* TASK MATERIAL:
= = =

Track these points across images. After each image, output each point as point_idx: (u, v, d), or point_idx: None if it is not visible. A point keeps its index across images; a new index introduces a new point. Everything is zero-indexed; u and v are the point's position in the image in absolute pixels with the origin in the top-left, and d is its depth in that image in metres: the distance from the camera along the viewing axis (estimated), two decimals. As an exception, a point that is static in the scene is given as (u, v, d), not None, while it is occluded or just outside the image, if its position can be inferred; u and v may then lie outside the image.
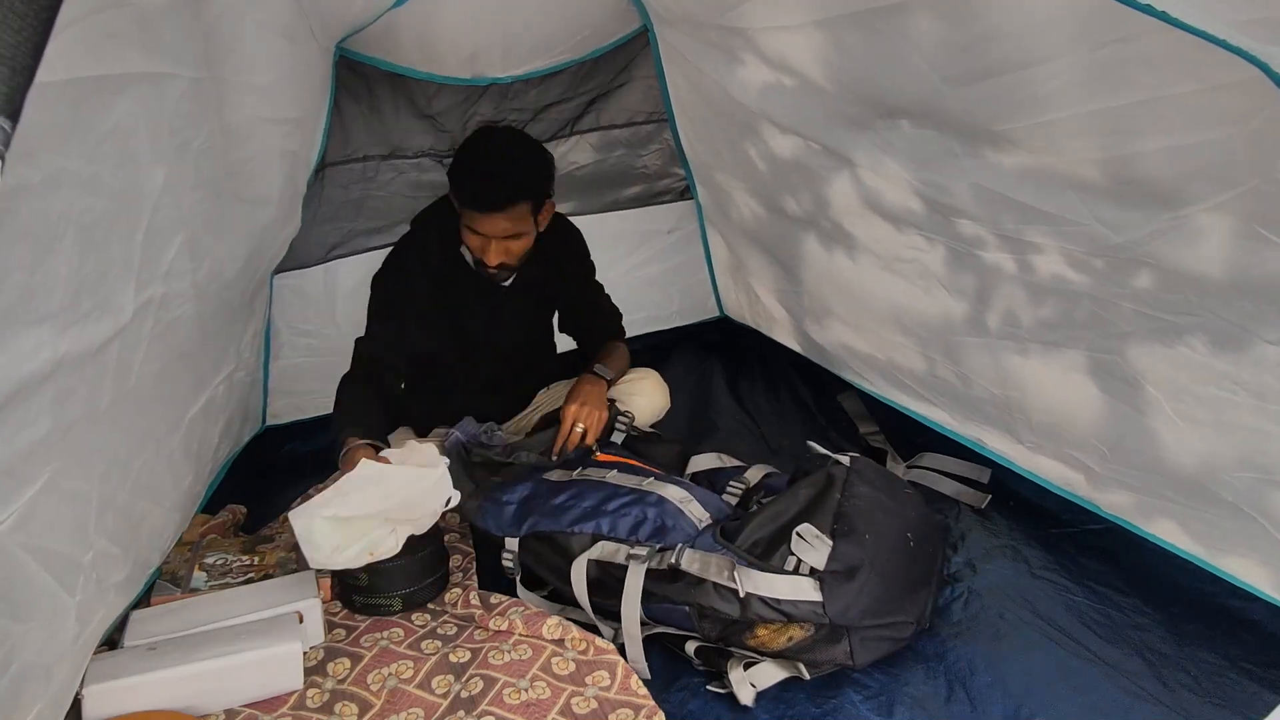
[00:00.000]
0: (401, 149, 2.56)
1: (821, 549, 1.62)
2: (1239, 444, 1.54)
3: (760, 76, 2.12)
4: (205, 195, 1.66)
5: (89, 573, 1.41)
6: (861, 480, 1.77)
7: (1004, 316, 1.88)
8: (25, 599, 1.24)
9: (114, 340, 1.40)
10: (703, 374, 2.92)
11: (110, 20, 1.20)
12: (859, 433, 2.44)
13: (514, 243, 2.03)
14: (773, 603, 1.58)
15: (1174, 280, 1.50)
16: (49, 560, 1.28)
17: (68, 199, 1.19)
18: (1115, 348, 1.67)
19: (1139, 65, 1.31)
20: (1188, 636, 1.64)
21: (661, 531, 1.73)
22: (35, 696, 1.27)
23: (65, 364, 1.25)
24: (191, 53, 1.50)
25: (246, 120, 1.76)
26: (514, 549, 1.85)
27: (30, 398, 1.18)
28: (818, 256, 2.38)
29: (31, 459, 1.20)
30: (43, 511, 1.23)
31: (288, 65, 1.89)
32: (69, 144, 1.17)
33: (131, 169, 1.37)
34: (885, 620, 1.62)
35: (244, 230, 1.95)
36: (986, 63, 1.54)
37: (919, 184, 1.88)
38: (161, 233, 1.52)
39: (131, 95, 1.31)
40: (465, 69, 2.51)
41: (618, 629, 1.70)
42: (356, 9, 2.16)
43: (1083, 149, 1.50)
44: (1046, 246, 1.68)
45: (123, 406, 1.47)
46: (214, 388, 2.01)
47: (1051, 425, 1.91)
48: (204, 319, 1.81)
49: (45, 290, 1.18)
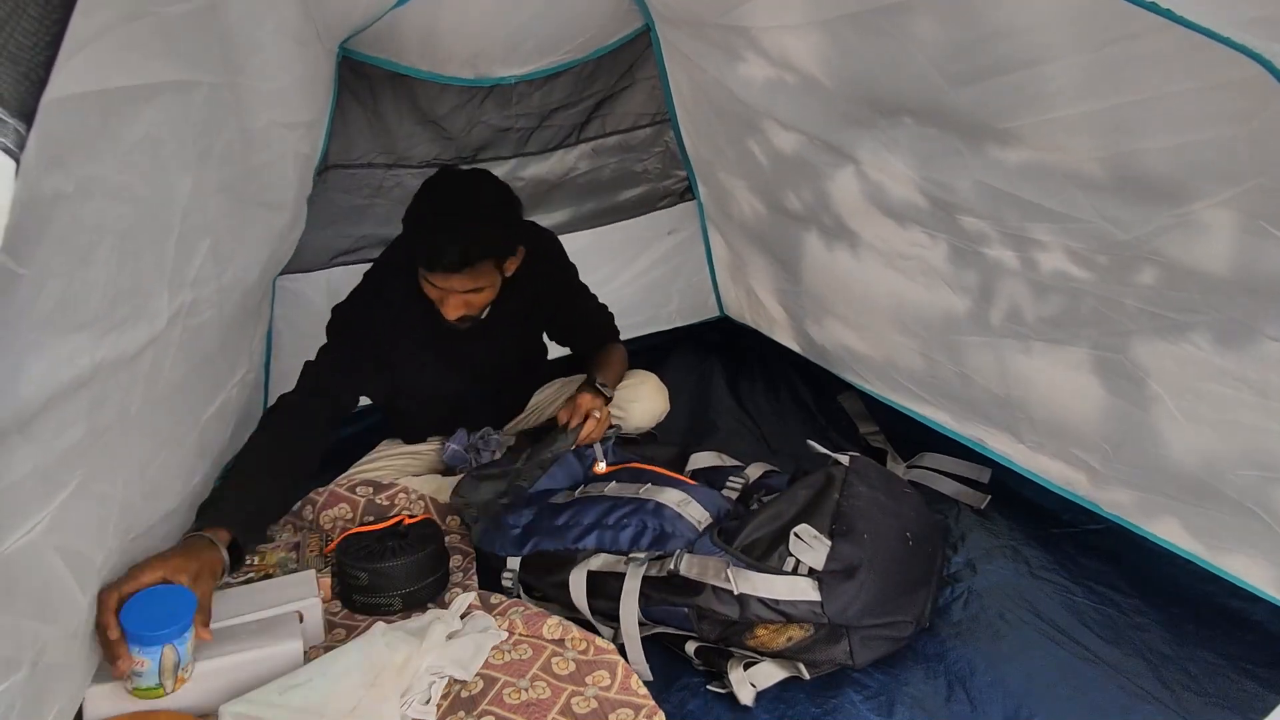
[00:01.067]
0: (406, 158, 2.55)
1: (820, 549, 1.62)
2: (1242, 441, 1.54)
3: (763, 74, 2.12)
4: (226, 200, 1.67)
5: (100, 573, 1.41)
6: (860, 480, 1.77)
7: (1007, 313, 1.88)
8: (53, 600, 1.25)
9: (149, 347, 1.41)
10: (703, 374, 2.92)
11: (135, 31, 1.22)
12: (859, 433, 2.44)
13: (475, 296, 1.91)
14: (771, 603, 1.58)
15: (1178, 277, 1.51)
16: (73, 561, 1.29)
17: (101, 207, 1.21)
18: (1119, 345, 1.67)
19: (1142, 63, 1.32)
20: (1188, 636, 1.64)
21: (662, 539, 1.74)
22: (56, 696, 1.28)
23: (102, 370, 1.26)
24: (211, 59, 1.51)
25: (263, 125, 1.76)
26: (515, 568, 1.85)
27: (68, 403, 1.19)
28: (819, 254, 2.37)
29: (66, 463, 1.22)
30: (72, 514, 1.24)
31: (299, 69, 1.89)
32: (101, 153, 1.19)
33: (161, 177, 1.39)
34: (884, 620, 1.62)
35: (263, 235, 1.96)
36: (990, 61, 1.54)
37: (922, 180, 1.88)
38: (190, 239, 1.53)
39: (158, 104, 1.32)
40: (468, 69, 2.51)
41: (616, 629, 1.70)
42: (360, 9, 2.16)
43: (1086, 146, 1.50)
44: (1050, 243, 1.69)
45: (149, 411, 1.48)
46: (229, 390, 2.01)
47: (1054, 423, 1.91)
48: (225, 323, 1.81)
49: (83, 297, 1.20)
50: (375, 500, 2.09)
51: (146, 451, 1.54)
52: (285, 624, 1.63)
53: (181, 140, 1.43)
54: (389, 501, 2.09)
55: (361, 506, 2.07)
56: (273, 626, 1.62)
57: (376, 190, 2.55)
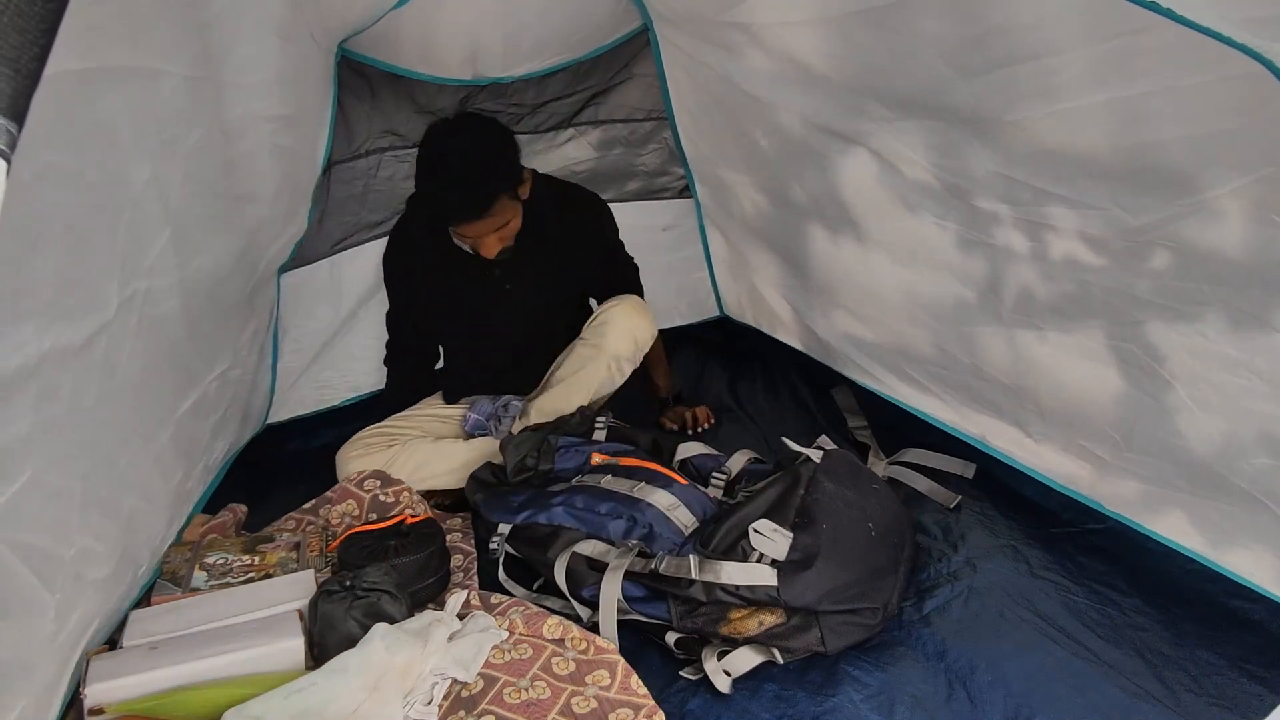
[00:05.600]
0: (404, 139, 2.57)
1: (783, 542, 1.70)
2: (1253, 430, 1.54)
3: (766, 67, 2.12)
4: (196, 192, 1.66)
5: (69, 569, 1.40)
6: (827, 476, 1.84)
7: (1018, 299, 1.87)
8: (8, 597, 1.23)
9: (99, 336, 1.39)
10: (703, 374, 2.91)
11: (95, 14, 1.19)
12: (847, 427, 2.44)
13: (504, 229, 2.04)
14: (731, 590, 1.66)
15: (1191, 265, 1.51)
16: (30, 556, 1.26)
17: (53, 194, 1.19)
18: (1131, 334, 1.67)
19: (1150, 57, 1.32)
20: (1188, 636, 1.64)
21: (649, 538, 1.80)
22: (16, 695, 1.26)
23: (49, 360, 1.24)
24: (187, 51, 1.49)
25: (241, 119, 1.76)
26: (503, 532, 1.92)
27: (14, 394, 1.17)
28: (825, 247, 2.36)
29: (14, 456, 1.20)
30: (25, 508, 1.22)
31: (280, 62, 1.89)
32: (54, 139, 1.16)
33: (114, 164, 1.37)
34: (849, 606, 1.68)
35: (237, 227, 1.95)
36: (997, 55, 1.55)
37: (931, 167, 1.88)
38: (145, 228, 1.51)
39: (117, 90, 1.31)
40: (465, 70, 2.52)
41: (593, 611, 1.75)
42: (357, 10, 2.16)
43: (1097, 136, 1.51)
44: (1062, 229, 1.68)
45: (108, 403, 1.46)
46: (206, 385, 2.00)
47: (1064, 413, 1.91)
48: (193, 316, 1.80)
49: (31, 286, 1.18)
50: (380, 497, 2.10)
51: (111, 445, 1.53)
52: (286, 622, 1.64)
53: (142, 128, 1.41)
54: (394, 499, 2.11)
55: (367, 503, 2.09)
56: (273, 624, 1.63)
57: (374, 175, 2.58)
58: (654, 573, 1.72)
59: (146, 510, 1.77)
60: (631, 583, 1.74)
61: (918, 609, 1.77)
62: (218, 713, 1.41)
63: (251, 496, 2.24)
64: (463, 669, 1.57)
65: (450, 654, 1.58)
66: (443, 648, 1.58)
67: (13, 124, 0.81)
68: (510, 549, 1.94)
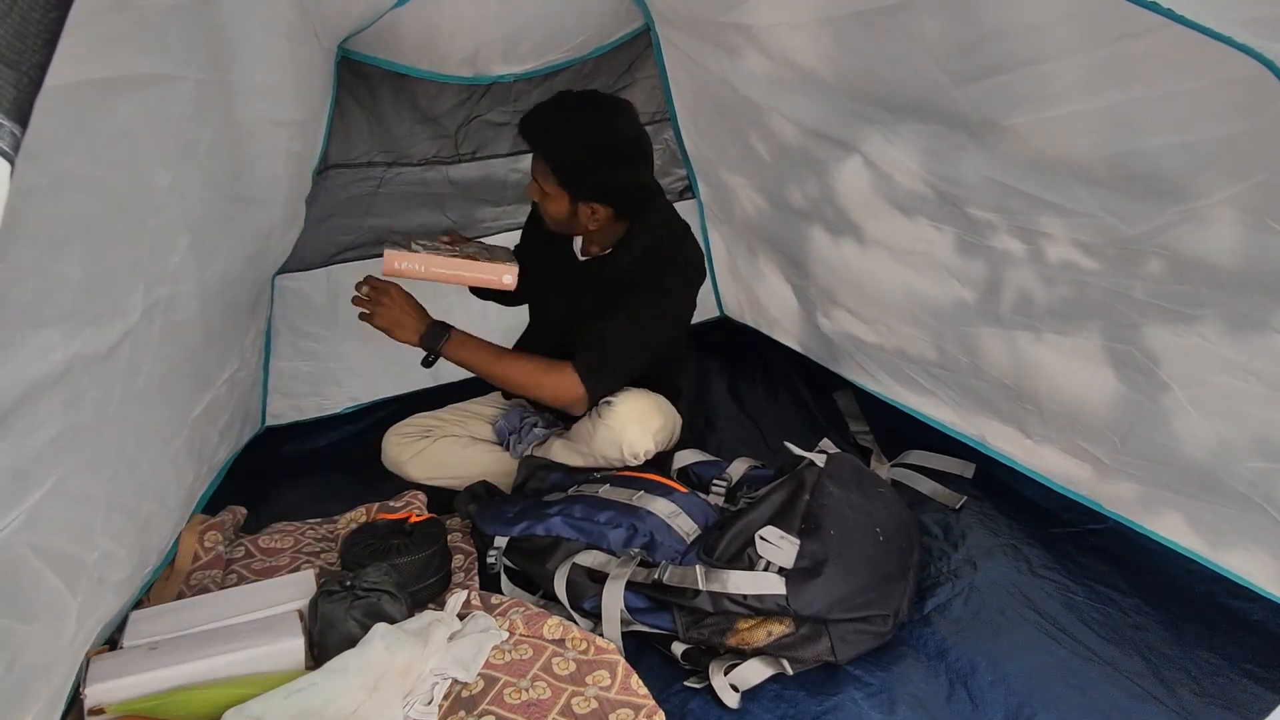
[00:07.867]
0: (405, 156, 2.56)
1: (789, 549, 1.68)
2: (1250, 433, 1.54)
3: (764, 70, 2.12)
4: (211, 197, 1.66)
5: (92, 573, 1.41)
6: (833, 481, 1.82)
7: (1016, 302, 1.88)
8: (31, 599, 1.24)
9: (123, 342, 1.40)
10: (703, 374, 2.91)
11: (114, 23, 1.20)
12: (849, 431, 2.44)
13: (533, 188, 1.99)
14: (739, 599, 1.63)
15: (1185, 271, 1.51)
16: (55, 561, 1.28)
17: (75, 201, 1.20)
18: (1128, 335, 1.67)
19: (1146, 61, 1.32)
20: (1188, 636, 1.64)
21: (651, 547, 1.78)
22: (35, 697, 1.27)
23: (76, 366, 1.25)
24: (198, 55, 1.50)
25: (250, 121, 1.76)
26: (500, 545, 1.89)
27: (41, 400, 1.18)
28: (825, 249, 2.37)
29: (41, 461, 1.20)
30: (50, 513, 1.23)
31: (291, 66, 1.89)
32: (75, 147, 1.17)
33: (136, 171, 1.37)
34: (859, 614, 1.65)
35: (249, 231, 1.95)
36: (993, 60, 1.55)
37: (927, 174, 1.88)
38: (167, 234, 1.52)
39: (136, 98, 1.31)
40: (467, 68, 2.51)
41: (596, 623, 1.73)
42: (359, 9, 2.16)
43: (1091, 143, 1.50)
44: (1057, 236, 1.69)
45: (131, 408, 1.47)
46: (217, 388, 2.01)
47: (1064, 414, 1.91)
48: (208, 320, 1.81)
49: (56, 292, 1.19)
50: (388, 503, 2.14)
51: (133, 449, 1.53)
52: (286, 622, 1.63)
53: (160, 134, 1.41)
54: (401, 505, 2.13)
55: (375, 509, 2.12)
56: (274, 624, 1.63)
57: (376, 187, 2.55)
58: (658, 583, 1.68)
59: (161, 513, 1.77)
60: (634, 593, 1.71)
61: (918, 608, 1.77)
62: (218, 713, 1.41)
63: (251, 497, 2.24)
64: (463, 669, 1.57)
65: (450, 654, 1.58)
66: (443, 648, 1.58)
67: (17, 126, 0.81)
68: (508, 562, 1.89)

= = =

* TO DO:
Your answer must be the lines above from the one containing "60: (631, 583, 1.74)" to the one containing "68: (510, 549, 1.94)", both included, restated word for word.

* RESPONSE TO THE TASK:
60: (631, 583, 1.74)
61: (918, 609, 1.77)
62: (218, 713, 1.41)
63: (251, 496, 2.24)
64: (463, 669, 1.57)
65: (450, 654, 1.58)
66: (443, 648, 1.58)
67: (13, 124, 0.81)
68: (510, 549, 1.94)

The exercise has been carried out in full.